Sort through the data and copy the lines holding the word "nose".

The data START

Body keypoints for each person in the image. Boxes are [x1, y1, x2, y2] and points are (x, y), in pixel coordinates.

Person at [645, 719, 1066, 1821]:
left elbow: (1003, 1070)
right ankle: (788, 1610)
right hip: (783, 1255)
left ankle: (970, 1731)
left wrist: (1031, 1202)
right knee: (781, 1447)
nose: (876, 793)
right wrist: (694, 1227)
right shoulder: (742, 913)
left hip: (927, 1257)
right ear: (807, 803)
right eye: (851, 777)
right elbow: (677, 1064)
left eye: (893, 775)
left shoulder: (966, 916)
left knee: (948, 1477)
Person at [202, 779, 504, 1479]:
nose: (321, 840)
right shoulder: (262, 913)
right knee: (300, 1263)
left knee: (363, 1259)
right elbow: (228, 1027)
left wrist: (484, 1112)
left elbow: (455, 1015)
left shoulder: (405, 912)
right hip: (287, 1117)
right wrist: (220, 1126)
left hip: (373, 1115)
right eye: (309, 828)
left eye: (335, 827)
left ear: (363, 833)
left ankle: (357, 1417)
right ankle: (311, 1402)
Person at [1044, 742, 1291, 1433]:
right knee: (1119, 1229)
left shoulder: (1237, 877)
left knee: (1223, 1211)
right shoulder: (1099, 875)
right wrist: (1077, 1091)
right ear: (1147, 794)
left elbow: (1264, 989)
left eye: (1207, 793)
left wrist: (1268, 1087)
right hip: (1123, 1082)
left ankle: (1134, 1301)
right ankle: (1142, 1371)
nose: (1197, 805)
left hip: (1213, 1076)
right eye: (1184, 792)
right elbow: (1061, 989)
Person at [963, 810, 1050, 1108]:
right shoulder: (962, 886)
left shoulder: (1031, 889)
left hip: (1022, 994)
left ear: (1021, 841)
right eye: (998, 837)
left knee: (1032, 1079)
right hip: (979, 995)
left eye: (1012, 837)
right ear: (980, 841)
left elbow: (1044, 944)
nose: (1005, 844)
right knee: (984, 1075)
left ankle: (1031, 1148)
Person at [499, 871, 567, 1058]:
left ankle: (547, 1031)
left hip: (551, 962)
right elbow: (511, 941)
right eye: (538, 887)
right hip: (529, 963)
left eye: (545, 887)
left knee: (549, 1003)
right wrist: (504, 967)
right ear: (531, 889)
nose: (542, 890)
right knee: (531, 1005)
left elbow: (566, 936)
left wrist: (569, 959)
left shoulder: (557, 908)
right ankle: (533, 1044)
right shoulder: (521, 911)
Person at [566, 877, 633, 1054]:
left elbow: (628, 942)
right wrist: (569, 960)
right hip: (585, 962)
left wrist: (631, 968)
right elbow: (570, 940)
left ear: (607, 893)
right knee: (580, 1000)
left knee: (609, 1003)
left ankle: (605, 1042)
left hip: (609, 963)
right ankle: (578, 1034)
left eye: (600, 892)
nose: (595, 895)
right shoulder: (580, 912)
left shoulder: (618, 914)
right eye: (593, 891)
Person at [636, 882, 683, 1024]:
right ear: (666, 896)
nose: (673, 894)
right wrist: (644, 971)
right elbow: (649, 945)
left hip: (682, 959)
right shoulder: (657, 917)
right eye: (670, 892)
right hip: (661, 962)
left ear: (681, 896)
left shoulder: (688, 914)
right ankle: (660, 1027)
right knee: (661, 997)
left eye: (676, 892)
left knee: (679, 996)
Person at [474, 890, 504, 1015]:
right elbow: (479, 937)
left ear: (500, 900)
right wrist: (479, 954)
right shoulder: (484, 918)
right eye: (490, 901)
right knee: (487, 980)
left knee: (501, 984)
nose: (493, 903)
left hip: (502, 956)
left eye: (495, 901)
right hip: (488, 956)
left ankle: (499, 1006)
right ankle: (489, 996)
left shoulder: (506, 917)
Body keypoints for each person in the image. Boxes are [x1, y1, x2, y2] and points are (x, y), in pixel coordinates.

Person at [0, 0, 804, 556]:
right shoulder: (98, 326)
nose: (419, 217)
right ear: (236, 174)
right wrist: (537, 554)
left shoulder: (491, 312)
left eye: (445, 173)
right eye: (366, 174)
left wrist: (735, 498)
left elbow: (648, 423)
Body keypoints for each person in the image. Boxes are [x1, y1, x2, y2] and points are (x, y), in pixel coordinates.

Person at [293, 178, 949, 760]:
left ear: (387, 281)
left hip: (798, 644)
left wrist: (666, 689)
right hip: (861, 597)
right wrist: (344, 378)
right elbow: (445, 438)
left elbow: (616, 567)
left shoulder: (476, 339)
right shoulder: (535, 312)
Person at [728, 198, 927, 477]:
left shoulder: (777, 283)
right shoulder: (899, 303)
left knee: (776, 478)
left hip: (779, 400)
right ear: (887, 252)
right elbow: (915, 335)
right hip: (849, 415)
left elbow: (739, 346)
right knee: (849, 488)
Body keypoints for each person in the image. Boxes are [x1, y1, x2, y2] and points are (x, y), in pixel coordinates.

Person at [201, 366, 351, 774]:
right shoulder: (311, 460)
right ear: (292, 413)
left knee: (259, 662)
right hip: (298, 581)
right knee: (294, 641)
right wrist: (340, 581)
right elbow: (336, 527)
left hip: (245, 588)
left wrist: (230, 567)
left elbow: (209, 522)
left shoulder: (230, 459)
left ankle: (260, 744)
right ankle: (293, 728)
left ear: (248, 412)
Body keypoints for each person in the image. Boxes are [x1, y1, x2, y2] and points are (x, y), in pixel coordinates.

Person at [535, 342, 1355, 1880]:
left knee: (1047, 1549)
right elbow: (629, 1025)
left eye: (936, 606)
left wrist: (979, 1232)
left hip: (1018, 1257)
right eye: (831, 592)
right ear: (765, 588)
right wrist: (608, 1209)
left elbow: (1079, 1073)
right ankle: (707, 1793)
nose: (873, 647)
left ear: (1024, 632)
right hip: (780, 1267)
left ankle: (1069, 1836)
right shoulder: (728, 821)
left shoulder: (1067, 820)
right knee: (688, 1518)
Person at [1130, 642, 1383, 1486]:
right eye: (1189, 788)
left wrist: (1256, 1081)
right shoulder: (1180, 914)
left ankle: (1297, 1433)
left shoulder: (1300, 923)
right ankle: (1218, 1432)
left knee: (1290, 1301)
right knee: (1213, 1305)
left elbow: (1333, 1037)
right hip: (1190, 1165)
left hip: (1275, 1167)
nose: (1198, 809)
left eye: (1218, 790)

The data END

◆ Solution below:
nose: (876, 793)
nose: (321, 840)
nose: (1197, 805)
nose: (1005, 844)
nose: (542, 890)
nose: (595, 895)
nose: (673, 894)
nose: (493, 903)
nose: (419, 217)
nose: (873, 647)
nose: (1198, 809)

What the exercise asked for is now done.